*** INPUT DATA ***
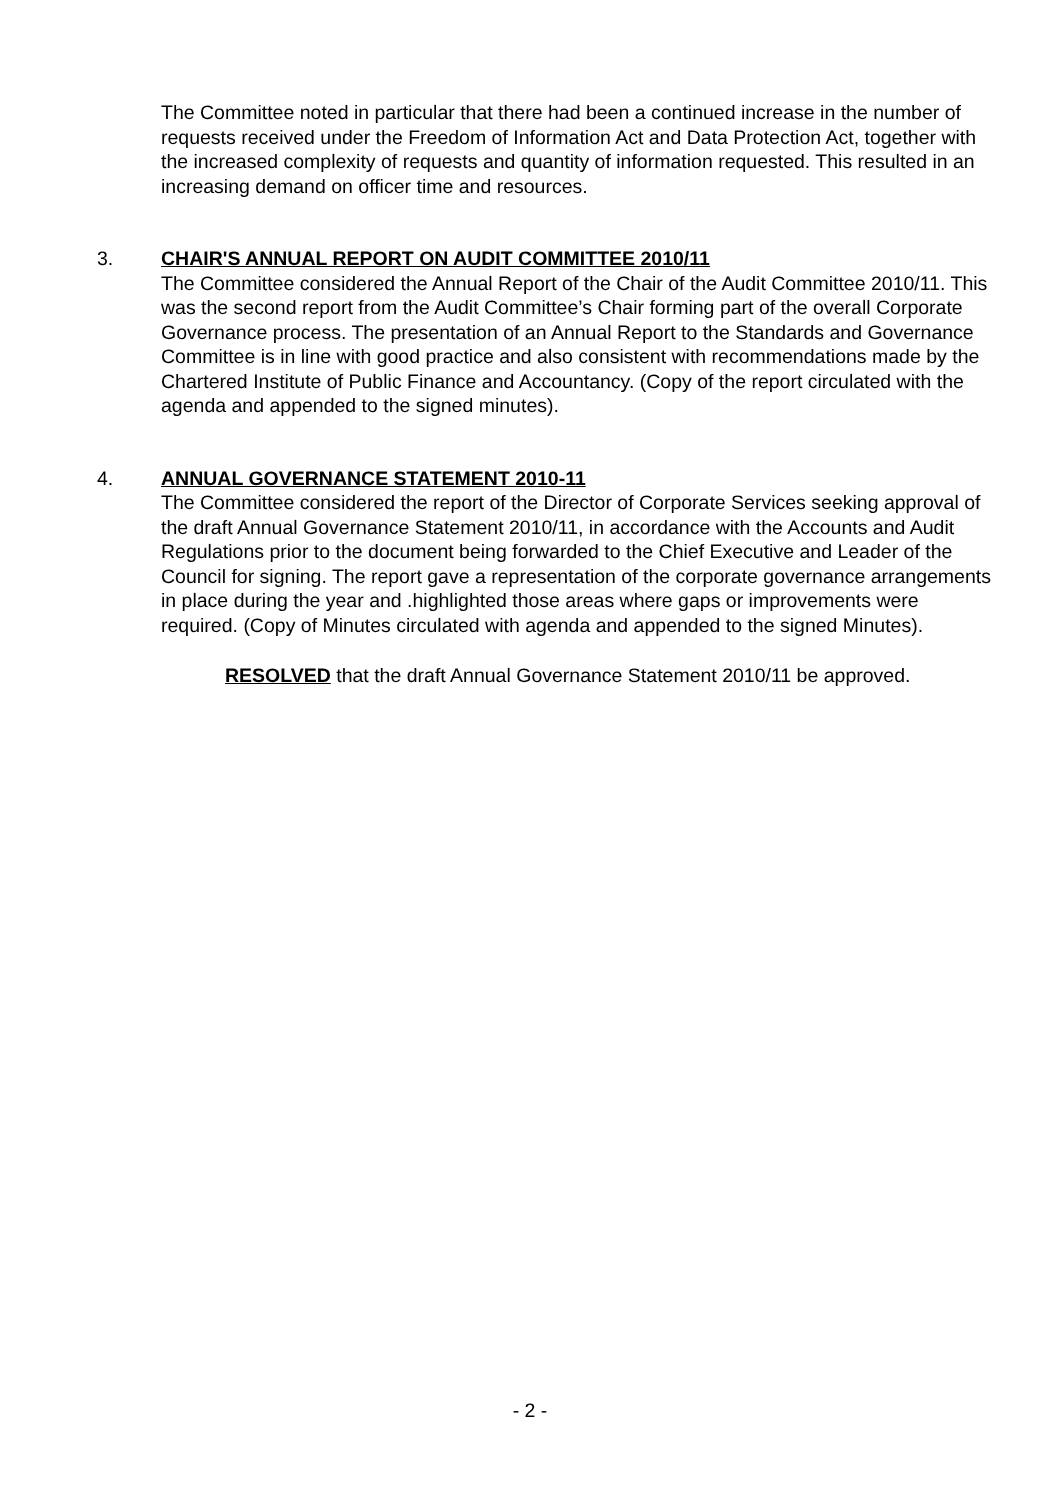The Committee noted in particular that there had been a continued increase in the number of requests received under the Freedom of Information Act and Data Protection Act, together with the increased complexity of requests and quantity of information requested. This resulted in an increasing demand on officer time and resources.
3. CHAIR'S ANNUAL REPORT ON AUDIT COMMITTEE 2010/11
The Committee considered the Annual Report of the Chair of the Audit Committee 2010/11. This was the second report from the Audit Committee’s Chair forming part of the overall Corporate Governance process. The presentation of an Annual Report to the Standards and Governance Committee is in line with good practice and also consistent with recommendations made by the Chartered Institute of Public Finance and Accountancy. (Copy of the report circulated with the agenda and appended to the signed minutes).
4. ANNUAL GOVERNANCE STATEMENT 2010-11
The Committee considered the report of the Director of Corporate Services seeking approval of the draft Annual Governance Statement 2010/11, in accordance with the Accounts and Audit Regulations prior to the document being forwarded to the Chief Executive and Leader of the Council for signing. The report gave a representation of the corporate governance arrangements in place during the year and .highlighted those areas where gaps or improvements were required. (Copy of Minutes circulated with agenda and appended to the signed Minutes).
RESOLVED that the draft Annual Governance Statement 2010/11 be approved.
- 2 -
*** End of INPUT DATA ***
**WORK TASK**
In the data above, please extract the lines from the first one through the line with "3. CHAIR'S ANNUAL", exactly, and keep pictures out.

**WRITTEN RESPONSE**
The Committee noted in particular that there had been a continued increase in the number of requests received under the Freedom of Information Act and Data Protection Act, together with the increased complexity of requests and quantity of information requested. This resulted in an increasing demand on officer time and resources.
3. CHAIR'S ANNUAL REPORT ON AUDIT COMMITTEE 2010/11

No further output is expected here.